■ DATASET EXTRACT:

+ + + + +

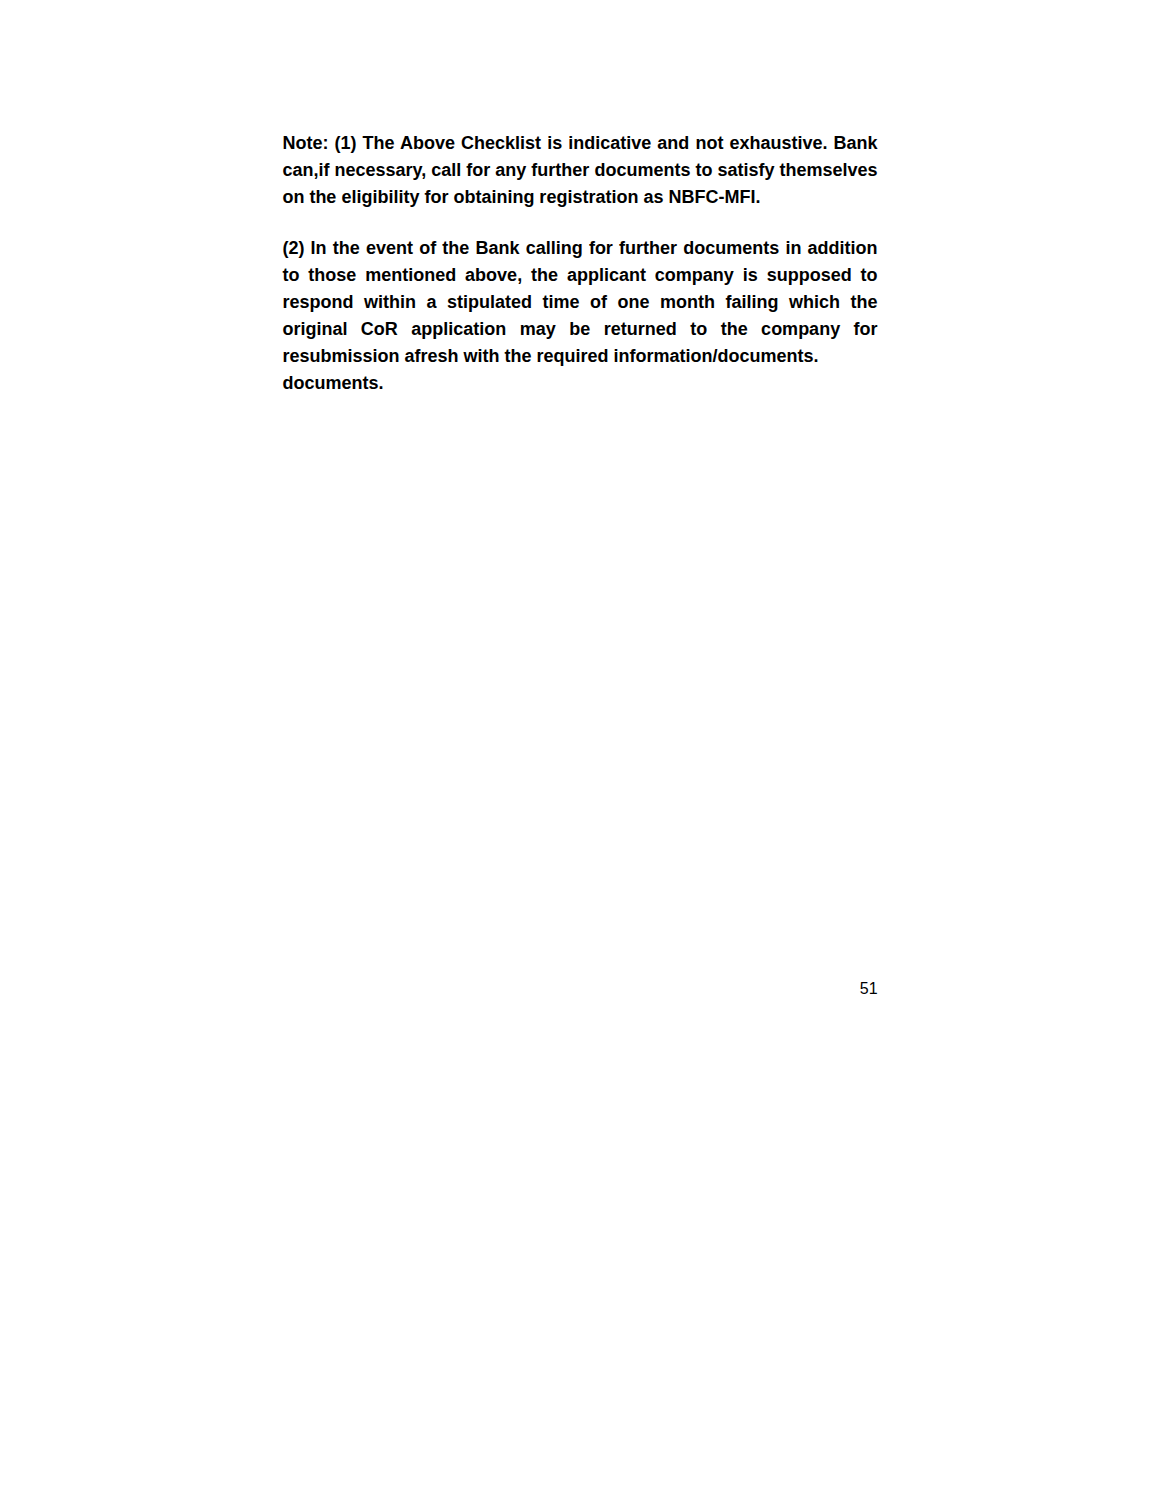Note: (1) The Above Checklist is indicative and not exhaustive. Bank can,if necessary, call for any further documents to satisfy themselves on the eligibility for obtaining registration as NBFC-MFI.
(2) In the event of the Bank calling for further documents in addition to those mentioned above, the applicant company is supposed to respond within a stipulated time of one month failing which the original CoR application may be returned to the company for resubmission afresh with the required information/documents.
documents.
51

+ + + + +

■ BRIEF: Print out the complete listing above exactly, dropping each image.

■ ANSWER FOR THE TASK:
Note: (1) The Above Checklist is indicative and not exhaustive. Bank can,if necessary, call for any further documents to satisfy themselves on the eligibility for obtaining registration as NBFC-MFI.
(2) In the event of the Bank calling for further documents in addition to those mentioned above, the applicant company is supposed to respond within a stipulated time of one month failing which the original CoR application may be returned to the company for resubmission afresh with the required information/documents.
documents.
51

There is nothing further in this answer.